Programming Praxis is a great site. The 147 problem was recently posted there, and I tackled it with a bit too much time... Following is the code, with discussion.
(defun sum1/ (s)
"Read the name as Sum the Inverses"
(apply #'+ (mapcar #'/ s)))
(defun limits (n)
"I took the limits discussion on the site a bit further..."
(loop for i from n downto 1
for prod = (apply #'* prods); Produces 1 to start with
for prods = (cons (1+ prod) prods)
for min = (min (car prods) n)
for max = (max (* i prod) n)
collect (list min max)))
When calling limits with n = 5, we get ((2 5) (3 8) (5 18) (5 84) (5 1806)) which shows the maximum ranges of each number we'll search for. The actual search for solutions to 1/a+1/b+1/c+1/d+1/e = 1 then looks like this:
(defun search1 (n &optional givens limits)

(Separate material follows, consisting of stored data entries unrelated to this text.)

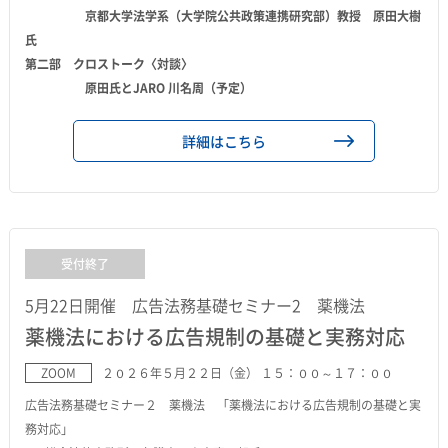
京都大学法学系（大学院公共政策連携研究部）教授 原田大樹
氏
第二部 クロストーク〈対談〉
原田氏とJARO 川名周（予定）
詳細はこちら
受付終了
5月22日開催 広告法務基礎セミナー2 薬機法
薬機法における広告規制の基礎と実務対応
ZOOM
２０２６年５月２２日（金） １５：００～１７：００
広告法務基礎セミナー２ 薬機法 「薬機法における広告規制の基礎と実
務対応」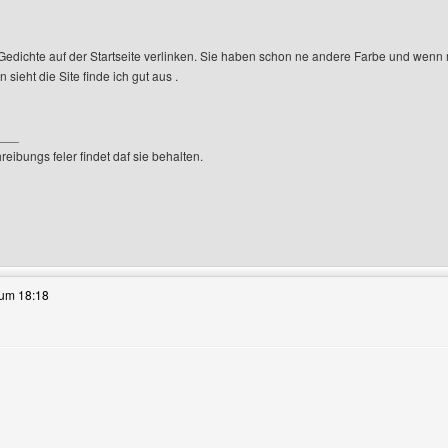
Gedichte auf der Startseite verlinken. Sie haben schon ne andere Farbe und wenn 
sieht die Site finde ich gut aus .
___
reibungs feler findet daf sie behalten.
eses Benutzers besuchen: jojos-flieger
 um 18:18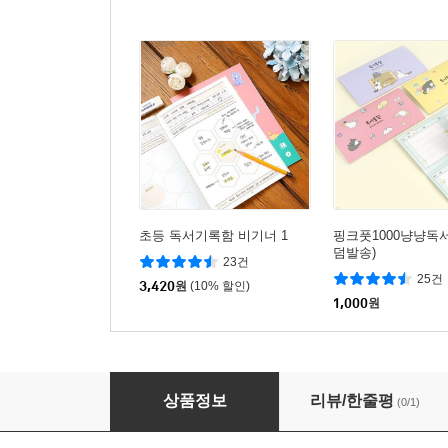
초등 독서기록함 비기너 1
핑크풋1000냥냥독
덤발송)
23건
25건
3,420
원
(10% 할인)
1,000
원
아트랄라 생각차곡 독서통장 (스티커 포함) 북
상품정보
리뷰/한줄평
(0/1)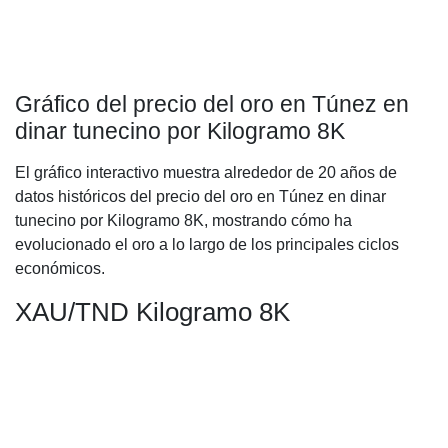
Gráfico del precio del oro en Túnez en
dinar tunecino por Kilogramo 8K
El gráfico interactivo muestra alrededor de 20 años de
datos históricos del precio del oro en Túnez en dinar
tunecino por Kilogramo 8K, mostrando cómo ha
evolucionado el oro a lo largo de los principales ciclos
económicos.
XAU/TND Kilogramo 8K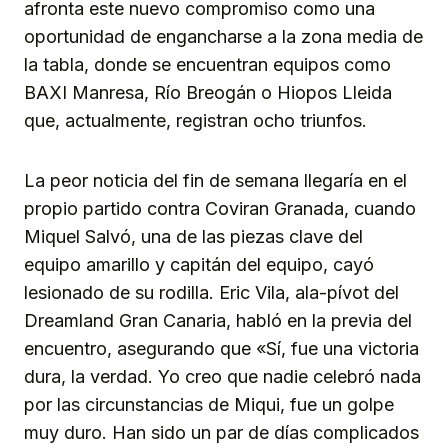
afronta este nuevo compromiso como una
oportunidad de engancharse a la zona media de
la tabla, donde se encuentran equipos como
BAXI Manresa, Río Breogán o Hiopos Lleida
que, actualmente, registran ocho triunfos.
La peor noticia del fin de semana llegaría en el
propio partido contra Coviran Granada, cuando
Miquel Salvó, una de las piezas clave del
equipo amarillo y capitán del equipo, cayó
lesionado de su rodilla. Eric Vila, ala-pívot del
Dreamland Gran Canaria, habló en la previa del
encuentro, asegurando que «Sí, fue una victoria
dura, la verdad. Yo creo que nadie celebró nada
por las circunstancias de Miqui, fue un golpe
muy duro. Han sido un par de días complicados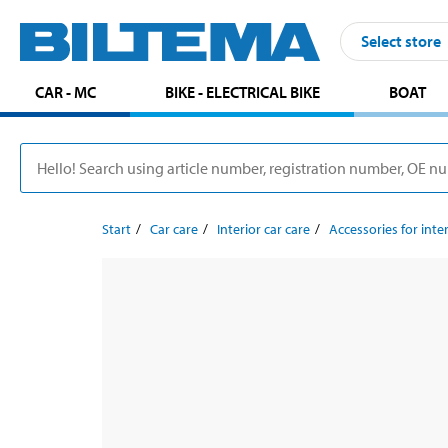
Select store
CAR - MC
BIKE - ELECTRICAL BIKE
BOAT
Start
Car care
Interior car care
Accessories for inter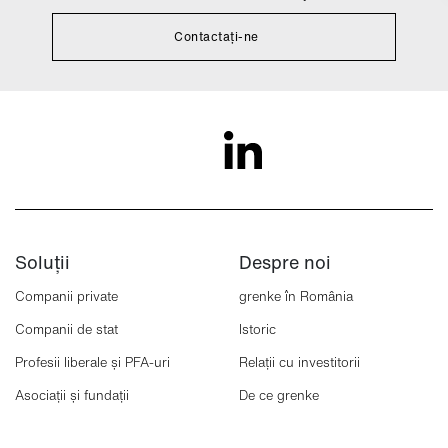
Contactați-ne
Soluții
Despre noi
Companii private
grenke în România
Companii de stat
Istoric
Profesii liberale și PFA-uri
Relații cu investitorii
Asociații și fundații
De ce grenke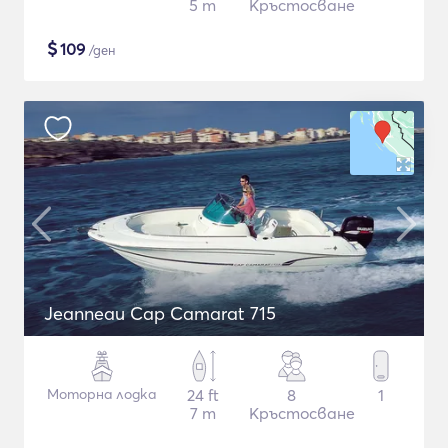
5 m
Кръстосване
$
109
/ден
Jeanneau Cap Camarat 715
Моторна лодка
24 ft
8
1
7 m
Кръстосване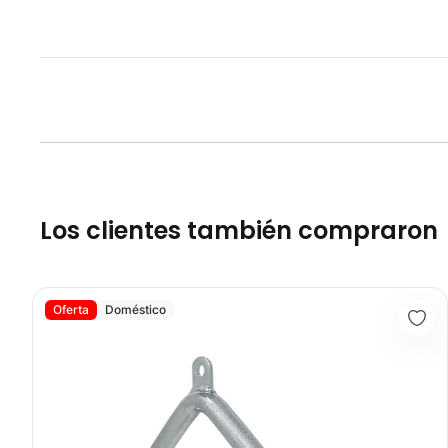
Los clientes también compraron
Adaptación Triceps Con Agarre KFEP-108 - Sport Fitness 71121
Oferta
Doméstico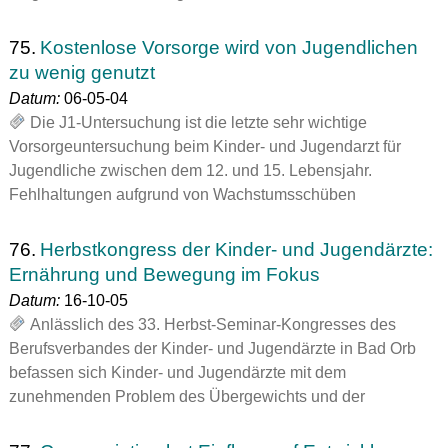
75.
Kostenlose Vorsorge wird von Jugendlichen
zu wenig genutzt
Datum:
06-05-04
Die J1-Untersuchung ist die letzte sehr wichtige
Vorsorgeuntersuchung beim Kinder- und Jugendarzt für
Jugendliche zwischen dem 12. und 15. Lebensjahr.
Fehlhaltungen aufgrund von Wachstumsschüben
76.
Herbstkongress der Kinder- und Jugendärzte:
Ernährung und Bewegung im Fokus
Datum:
16-10-05
Anlässlich des 33. Herbst-Seminar-Kongresses des
Berufsverbandes der Kinder- und Jugendärzte in Bad Orb
befassen sich Kinder- und Jugendärzte mit dem
zunehmenden Problem des Übergewichts und der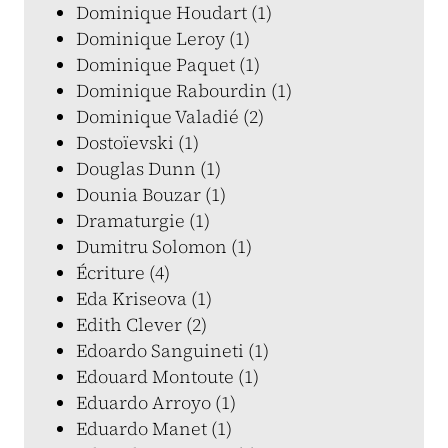
Dominique Houdart (1)
Dominique Leroy (1)
Dominique Paquet (1)
Dominique Rabourdin (1)
Dominique Valadié (2)
Dostoïevski (1)
Douglas Dunn (1)
Dounia Bouzar (1)
Dramaturgie (1)
Dumitru Solomon (1)
Écriture (4)
Eda Kriseova (1)
Edith Clever (2)
Edoardo Sanguineti (1)
Edouard Montoute (1)
Eduardo Arroyo (1)
Eduardo Manet (1)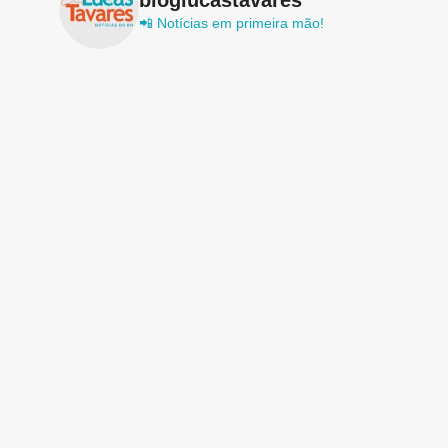
📲 Notícias em primeira mão!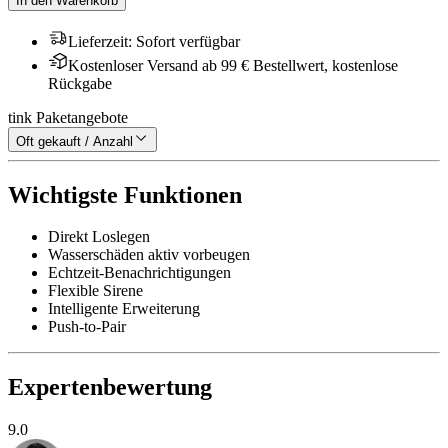
In den Warenkorb
Lieferzeit
:
Sofort verfügbar
Kostenloser Versand ab 99 € Bestellwert, kostenlose
Rückgabe
tink Paketangebote
Oft gekauft / Anzahl
Wichtigste Funktionen
Direkt Loslegen
Wasserschäden aktiv vorbeugen
Echtzeit-Benachrichtigungen
Flexible Sirene
Intelligente Erweiterung
Push-to-Pair
Expertenbewertung
9.0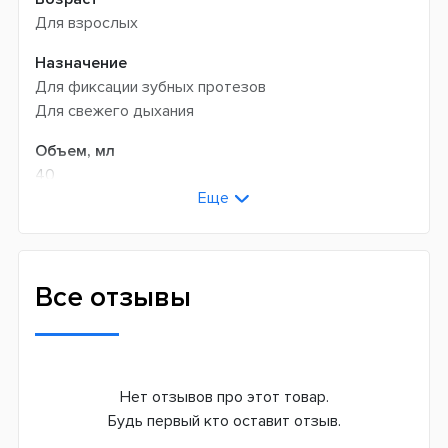
Для взрослых
Назначение
Для фиксации зубных протезов
Для свежего дыхания
Объем, мл
40
Еще
Страна производитель
Германия
Все отзывы
Нет отзывов про этот товар.
Будь первый кто оставит отзыв.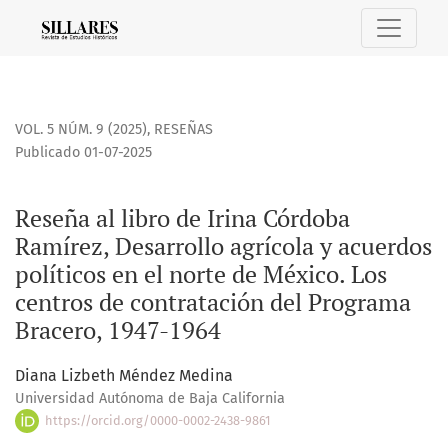
Reseña al libro de Irina Córdoba Ramírez, Desarrollo agríco
VOL. 5 NÚM. 9 (2025)
,
RESEÑAS
Publicado 01-07-2025
Reseña al libro de Irina Córdoba
Ramírez, Desarrollo agrícola y acuerdos
políticos en el norte de México. Los
centros de contratación del Programa
Bracero, 1947-1964
Diana Lizbeth Méndez Medina
Universidad Autónoma de Baja California
https://orcid.org/0000-0002-2438-9861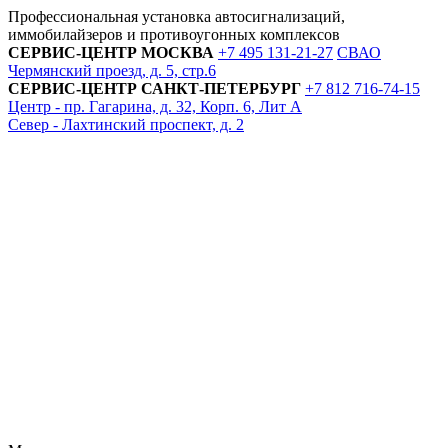
Профессиональная установка автосигнализаций,
иммобилайзеров и противоугонных комплексов
СЕРВИС-ЦЕНТР
МОСКВА
+7 495
131-21-27
СВАО
Чермянский проезд, д. 5, стр.6
СЕРВИС-ЦЕНТР
САНКТ-ПЕТЕРБУРГ
+7 812
716-74-15
Центр - пр. Гагарина, д. 32, Корп. 6, Лит А
Север - Лахтинский проспект, д. 2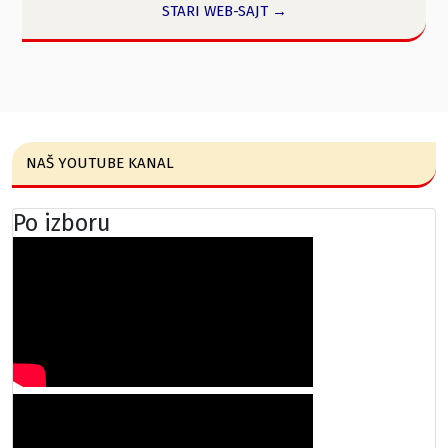
STARI WEB-SAJT →
NAŠ YOUTUBE KANAL
Po izboru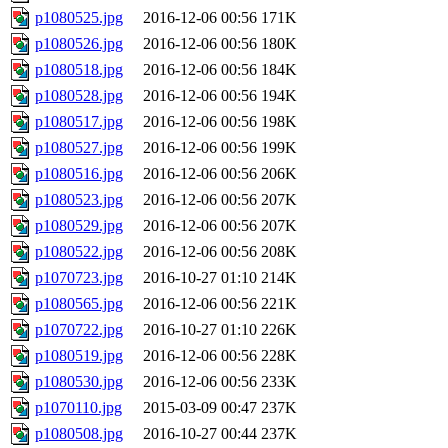
p1080525.jpg
2016-12-06 00:56
171K
p1080526.jpg
2016-12-06 00:56
180K
p1080518.jpg
2016-12-06 00:56
184K
p1080528.jpg
2016-12-06 00:56
194K
p1080517.jpg
2016-12-06 00:56
198K
p1080527.jpg
2016-12-06 00:56
199K
p1080516.jpg
2016-12-06 00:56
206K
p1080523.jpg
2016-12-06 00:56
207K
p1080529.jpg
2016-12-06 00:56
207K
p1080522.jpg
2016-12-06 00:56
208K
p1070723.jpg
2016-10-27 01:10
214K
p1080565.jpg
2016-12-06 00:56
221K
p1070722.jpg
2016-10-27 01:10
226K
p1080519.jpg
2016-12-06 00:56
228K
p1080530.jpg
2016-12-06 00:56
233K
p1070110.jpg
2015-03-09 00:47
237K
p1080508.jpg
2016-10-27 00:44
237K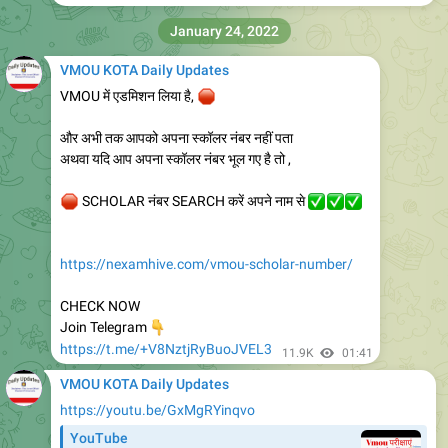
B.Sc. Second Year old Scheme @RC JODHPUR
https://www.vmou.ac.in/notice/164190327
9.75K
edited
18:12
VMOU KOTA Daily Updates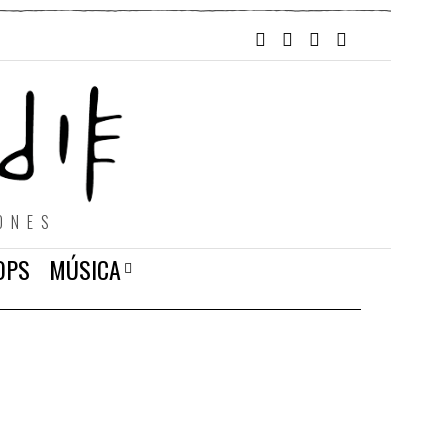
ONES
OPS
MÚSICA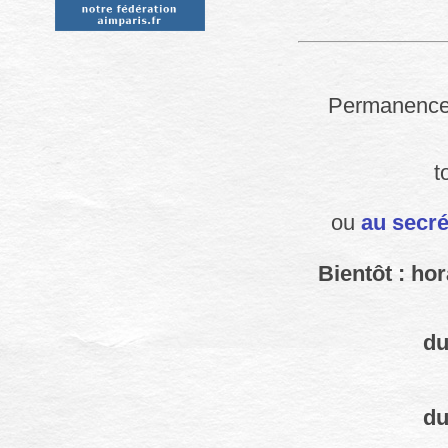
Permanences
t
ou
au secré
Bientôt : ho
du
du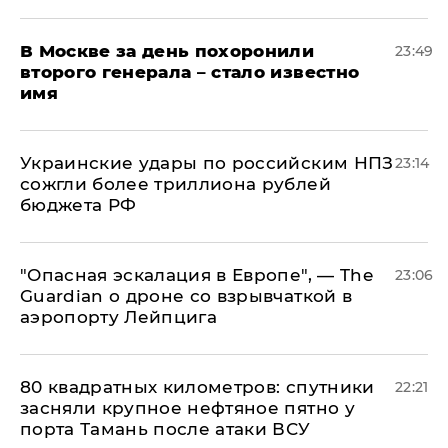
В Москве за день похоронили
23:49
второго генерала – стало известно
имя
Украинские удары по российским НПЗ
23:14
сожгли более триллиона рублей
бюджета РФ
"Опасная эскалация в Европе", — The
23:06
Guardian о дроне со взрывчаткой в
аэропорту Лейпцига
80 квадратных километров: спутники
22:21
засняли крупное нефтяное пятно у
порта Тамань после атаки ВСУ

"Actually finds all of the valid solutions to the 147
problem with n numbers. Call it without the optional arguments
to start it off."
(let ((limits (if (null givens) (limits n) limits)))
;; Limits is whittled down during the recursion,
;; so detect starting off by looking at givens.
(if (= n (length givens))
(if (= 1 (sum1/ givens))
(list (reverse givens)))
(loop for next from (max (caar limits)
(if givens (car givens) 0))
to (cadar limits)
for s = (cons next givens)
until (or (every (lambda (i) (> i n)) s)
(and (not (cdr limits)) (< (sum1/ s) 1)))
appending (search1 n s (cdr limits))))))
This code times how long it takes to solve the first few solutions before the times get too big:
(time (loop for n from 0 to 5 collect (nreverse (search1 n))))
Which gave 4.1 seconds on my computer.
Note that the code works for n = 0 and 1 (producing the empty list, and a single solution: 1, respectively). As some other people have mentioned, Common Lisp is well thought out. I think this also supports that thought, as I didn't design the algorithm specifically to handle cases n = 0 and 1.
And lastly, the following code finds the smallest distinct solutions, as described at Programming Praxis:
(mapcar (lambda (s)
(if (apply #'/= s); Distinctness
(cons s (apply #'+ s)))); Sum the denominators
#'< :key #'cdr); Sort by the sum of denominators
Which gives (3 4 5 6 20), confirming our solution.